TORONTO, March 8, 2024 /CNW/ - Neighbourly Pharmacy Inc. ("Neighbourly" or the "Company") (TSX: NBLY), Canada's largest and fastest growing network of independent pharmacies, announced today that at the Company's special meeting (the "Meeting") of its shareholders (the "Shareholders") held earlier today, an overwhelming majority of Shareholders voted in favour of the special resolution (the "ArrangementResolution") approving the previously announced statutory plan of arrangement involving the Company and T.I.D. Acquisition Corp. (the "Purchaser"), a newly-formed entity controlled by Persistence Capital Partners ("PCP"), pursuant to which the Purchaser will acquire all of the issued and outstanding common shares (the "CommonShares") in the capital of the Company, other than those Common Shares already owned by PCP or its affiliates, for $18.50 per Common Share in cash (the "Cash Consideration") plus one contingent value right ("CVR") per Common Share, which will entitle the holder thereof to an additional cash payment of $0.61 per CVR if the Company's Pro-Forma Adjusted EBITDA for the 2026 fiscal year is at or above $128.0 million (the "CVR EBITDA Target"), the whole subject to the terms and conditions of the arrangement agreement dated January 15, 2024 (the "Arrangement Agreement") between the Company and the Purchaser (the "Arrangement").

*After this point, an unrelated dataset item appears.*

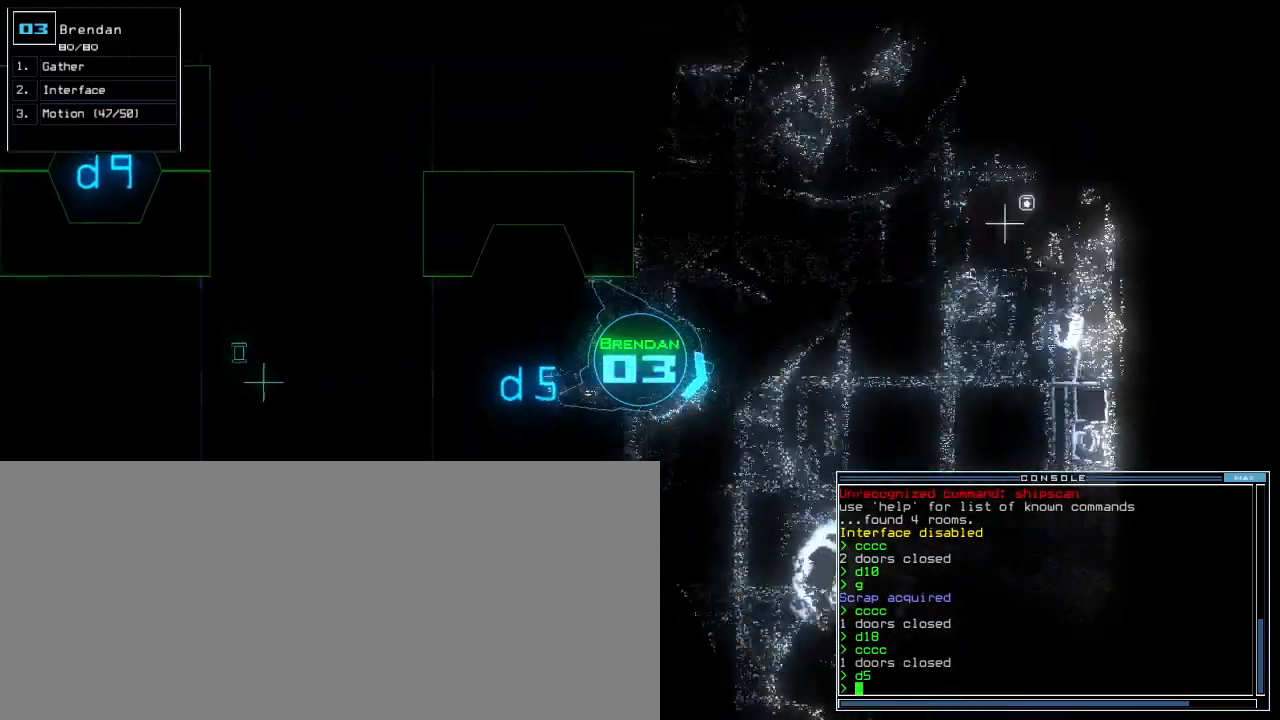
{"keys": ["right", "up"], "events": [[120, "right", "up"], [300, "right", "down"]]}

Approval of the Arrangement Resolution required the affirmative vote of at least (i) two-thirds (66 2/3%) of the votes cast by Shareholders virtually present or represented by proxy at the Meeting, voting as a single class (each holder of Common Shares being entitled to one vote per Common Share) and (ii) the approval of the majority of the Shareholders virtually present or represented by proxy at the Meeting, excluding the votes of PCP and its affiliates, and any other Shareholders whose votes were required to be excluded for the purposes of "minority approval" under Multilateral Instrument 61-101 – Protection of Minority Security Holders in Special Transactions in the context of a "business combination".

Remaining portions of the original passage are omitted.